_Source text_.
---+---
1. A method of treating a subterranean formation, comprising:
providing a fluid delivery apparatus, wherein the fluid delivery apparatus comprises a continuous feedback system including a real time closed loop interpretation technique to instantaneously synchronize and adjust actions at a well site surface relative to measured downhole items of interest;
introducing the fluid delivery apparatus into a wellbore penetrating a subterranean formation;
monitoring and evaluating, in real time, at least one downhole property or measurement to detect in real time at least one downhole item of interest; and
upon detection of the at least one downhole item, adjusting in real time at least one parameter to influence and/or control the downhole item.
2. The method as recited in claim 1, wherein providing comprises forming the fluid delivery apparatus with coiled tubing.
3. The method as recited in claim 1, wherein providing further comprises forming the fluid delivery apparatus with a data acquisition, analysis, and control system.
4. The method as recited in claim 1, wherein detecting the at least one downhole item comprises detecting one of stuck potential, diversion, stimulation, over/under balance, nozzle efficiency, downhole tool load, real time extended reach, pressure differential, pressure spike, changes in measurement over time slope, injectivity profile, fluid placement, and volume characterization of deposited scale.
5. The method as recited in claim 1, wherein monitoring and evaluating comprises monitoring and evaluating at least one of pressure, load, fluid velocity, fluid direction, temperature, fluid pH, fluid solids content, and fluid density.
6. The method as recited in claim 1, further comprising measuring the at least one downhole property or measurement using at least one of an acoustic sensor, an infrared sensor, an optical sensor, and a flow sensor.
7. A system for treating a subterranean formation, comprising:
a tubing string to deliver a fluid through a wellbore to a subterranean formation;
a sensor positioned downhole to measure a downhole property able to provide an indication of a downhole event or environment; and
a continuous feedback system coupled to the sensor, wherein the continuous feedback system utilizes a real time, closed loop interpretation technique to instantaneously synchronize and adjust actions at a surface location to offset the downhole event or environment.
8. The system as recited in claim 7, wherein the continuous feedback system comprises a control system used for adjustment of at least one parameter in real time to offset the downhole event or environment.
9. The system as recited in claim 8, wherein the control system comprises a processor based control system at a surface location.
10. The system as recited in claim 9, wherein the control system is located proximate the wellbore.
11. The system as recited in claim 9, wherein the control system is located remote from the wellbore.
12. The system as recited in claim 7, wherein the tubing string comprises coiled tubing.
13. The system as recited in claim 7, wherein the sensor comprises a plurality of sensors.
14. The system as recited in claim 13, wherein the plurality of sensors are used to monitor a plurality of downhole properties.
---+---
_Extracted entries_.
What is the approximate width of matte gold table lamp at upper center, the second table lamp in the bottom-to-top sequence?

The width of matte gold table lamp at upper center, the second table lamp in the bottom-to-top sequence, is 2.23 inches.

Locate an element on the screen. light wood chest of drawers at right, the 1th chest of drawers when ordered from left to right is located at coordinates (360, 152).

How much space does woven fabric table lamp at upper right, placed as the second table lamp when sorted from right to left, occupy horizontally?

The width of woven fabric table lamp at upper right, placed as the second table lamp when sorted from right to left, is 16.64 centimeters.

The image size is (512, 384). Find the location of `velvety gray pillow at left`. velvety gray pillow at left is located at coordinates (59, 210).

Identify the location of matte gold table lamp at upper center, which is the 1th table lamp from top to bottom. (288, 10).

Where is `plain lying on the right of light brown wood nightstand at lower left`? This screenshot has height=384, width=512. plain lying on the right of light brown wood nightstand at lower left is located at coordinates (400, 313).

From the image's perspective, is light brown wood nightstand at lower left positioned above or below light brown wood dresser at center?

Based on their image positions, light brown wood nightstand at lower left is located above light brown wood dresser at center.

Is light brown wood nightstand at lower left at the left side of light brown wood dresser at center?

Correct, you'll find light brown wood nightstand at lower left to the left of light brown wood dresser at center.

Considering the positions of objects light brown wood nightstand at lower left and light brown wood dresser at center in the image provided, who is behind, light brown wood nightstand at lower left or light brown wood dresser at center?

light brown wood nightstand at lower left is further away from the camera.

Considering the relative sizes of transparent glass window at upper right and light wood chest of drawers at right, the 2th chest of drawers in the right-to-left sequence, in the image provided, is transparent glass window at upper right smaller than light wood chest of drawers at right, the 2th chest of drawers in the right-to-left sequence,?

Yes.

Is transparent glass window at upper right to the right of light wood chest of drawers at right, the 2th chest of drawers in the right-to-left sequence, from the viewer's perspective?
---+---
_About this exercise_. Continue the patent claims on treating a subterranean formation from where they stop.

_Response to this task_.
15. A method of treating a subterranean formation, comprising:
performing a fluid treatment operation downhole;
monitoring in real time at least one downhole property related to the fluid treatment operation;
using a real time closed loop interpretation technique on a continuous feedback system to evaluate data obtained from monitoring in real time the at least one downhole property; and
adjusting the at least one downhole property based on the evaluation of data to provide a desired influence downhole.
16. The method as recited in claim 15, wherein performing comprises delivering a treatment fluid downhole through a coiled tubing.
17. The method as recited in claim 15, wherein monitoring comprises monitoring pressure at a desired downhole location.
18. The method as recited in claim 15, wherein monitoring comprises monitoring temperature at a desired downhole location.
19. The method as recited in claim 15, wherein monitoring comprises monitoring a treatment fluid characteristic at a desired downhole location.
20. The method as recited in claim 15, wherein adjusting comprises using a data acquisition, analysis and control system to adjust the at least one downhole property.
21. A system, comprising:
a well treatment system having a fluid delivery apparatus, the fluid delivery apparatus comprising a continuous feedback system having a real time closed loop interpretation technique to instantaneously synchronize and adjust actions relative to measured downhole items of interest.
22. The system as recited in claim 21, wherein the well treatment system further comprises a data acquisition, analysis and control system to monitor and evaluate in real time at least one downhole property used as an indicator of a downhole event or environment.
23. The system as recited in claim 22, wherein the well treatment system comprises a plurality of sensors located downhole to monitor the at least one downhole property.
24. The system as recited in claim 23, wherein the fluid delivery apparatus comprises coiled tubing.
US12/135,453 2007-06-12 2008-06-09 Real Time Closed Loop Interpretation of Tubing Treatment Systems and Methods Abandoned US20080308272A1 (en)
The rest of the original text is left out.